In summary, a combination of the [HO₂CMMIm]ClZrOCl₂ catalyst system and isopropanol for HMF synthesis with glucose as the feedstock was developed. A series of experiments was examined over a broad range of conditions (reaction temperature, reaction time, water content, and catalyst and substrate loadings) to explore the rate and selectivity of glucose dehydration. Up to 43% HMF yield could be obtained with 0.03 g glucose, 0.05 g [HO₂CMMIm]Cl, 0.15 g ZrOCl₂ in 3 mL isopropanol, at 150 °C reaction temperature and in 3 h reaction time.
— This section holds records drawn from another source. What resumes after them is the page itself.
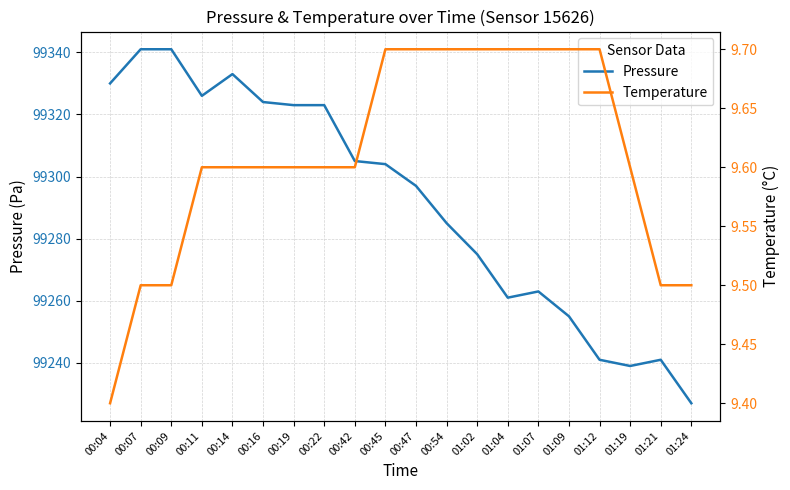

What is the value of the Pressure point at the 17th from the left?

99241.0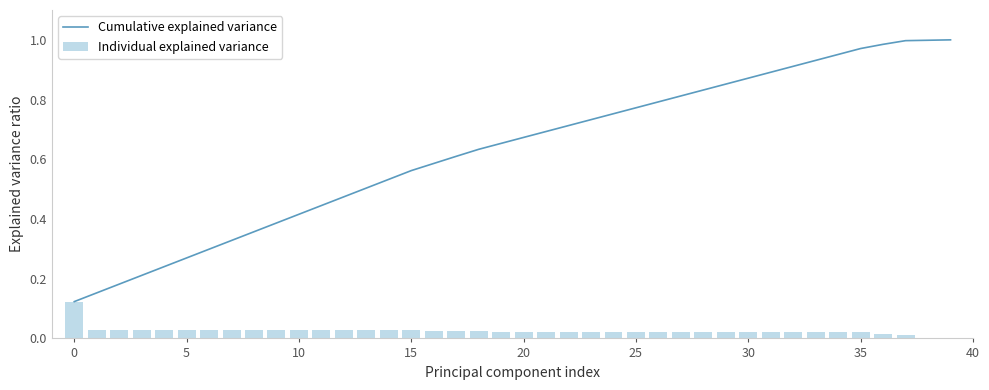

True or false: Cumulative explained variance has a value of 0.2 at 15.

False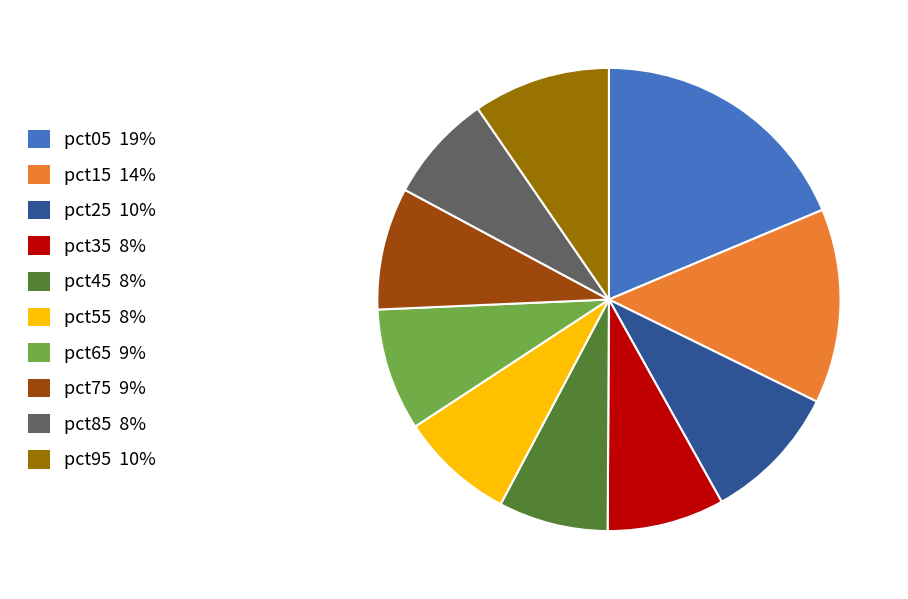

Which category has the biggest portion of the pie?

pct05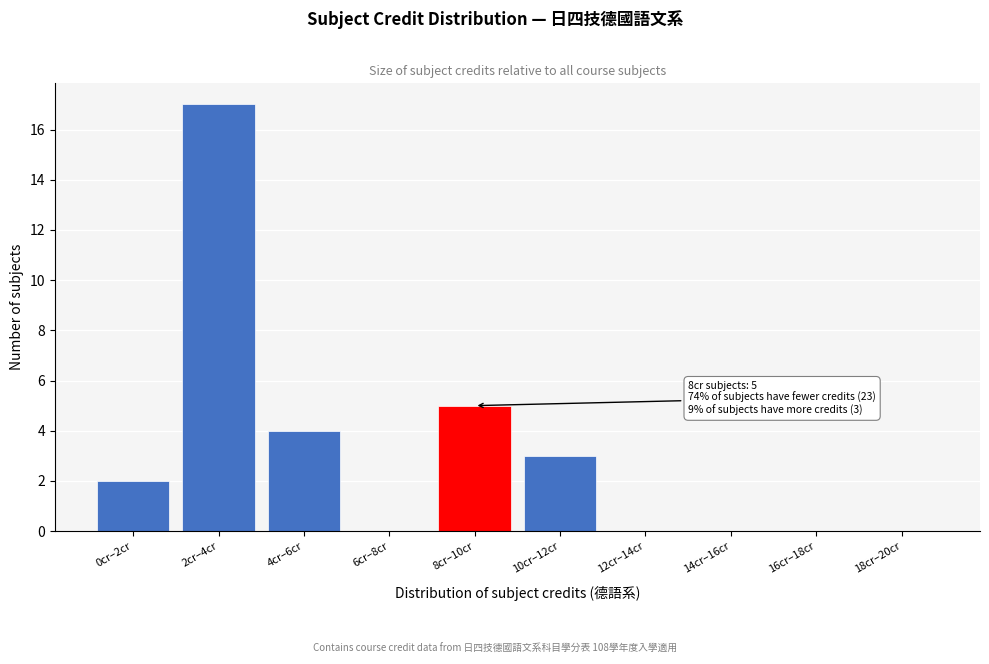

Reading left to right, transcribe all the data shown in this chart.

0cr–2cr=2	2cr–4cr=17	4cr–6cr=4	6cr–8cr=0	8cr–10cr=5	10cr–12cr=3	12cr–14cr=0	14cr–16cr=0	16cr–18cr=0	18cr–20cr=0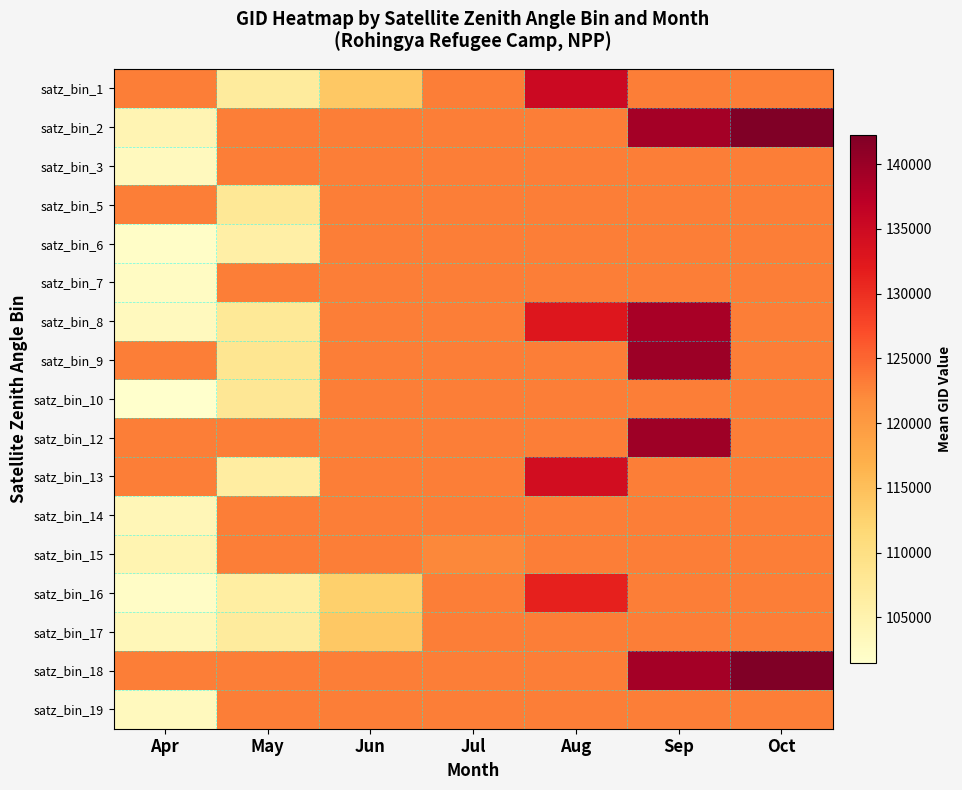

What is the difference between the highest and lowest values at Apr?

21512.3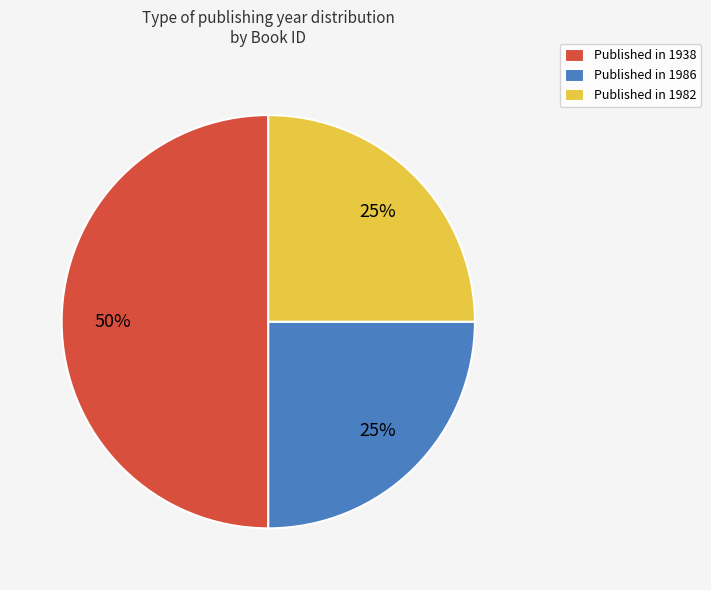

Approximately how many times larger is the value at Published in 1986 compared to Published in 1938?

0.5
It was demonstrated that [HO₂CMMIm]Cl could increase HMF selectivity and that ZrOCl₂ not only was favorable to glucose conversion but also increased HMF yield under the examined reaction conditions. ZrOCl₂ affected the reaction in two opposite ways, and these opposite factors resulted in the highest yield corresponding to twice the mass loading of ZrOCl₂. Glucose could be converted to intermediate species within a short time (about 5 min), and the intermediate species were not fructose according to the HPLC results; a longer reaction time (3 h or longer) were needed for HMF production from the intermediate species over the [HO₂CMMIm]Cl-ZrOCl₂ catalyst. The conversion of the intermediate species to HMF was dramatically increased by the addition of 3.17 wt % water. The performance of the catalytically active species could be enhanced by increasing the water content, and the concentration of the catalytically active species could be decreased by increasing the water content to a certain range. The kinetics data showed that a higher temperature accelerated the intermediate species dehydration reaction rate [51]. The glucose dehydration reaction was a strong endothermal reaction, thus a high reaction temperature was favorable to glucose and intermediate species conversion.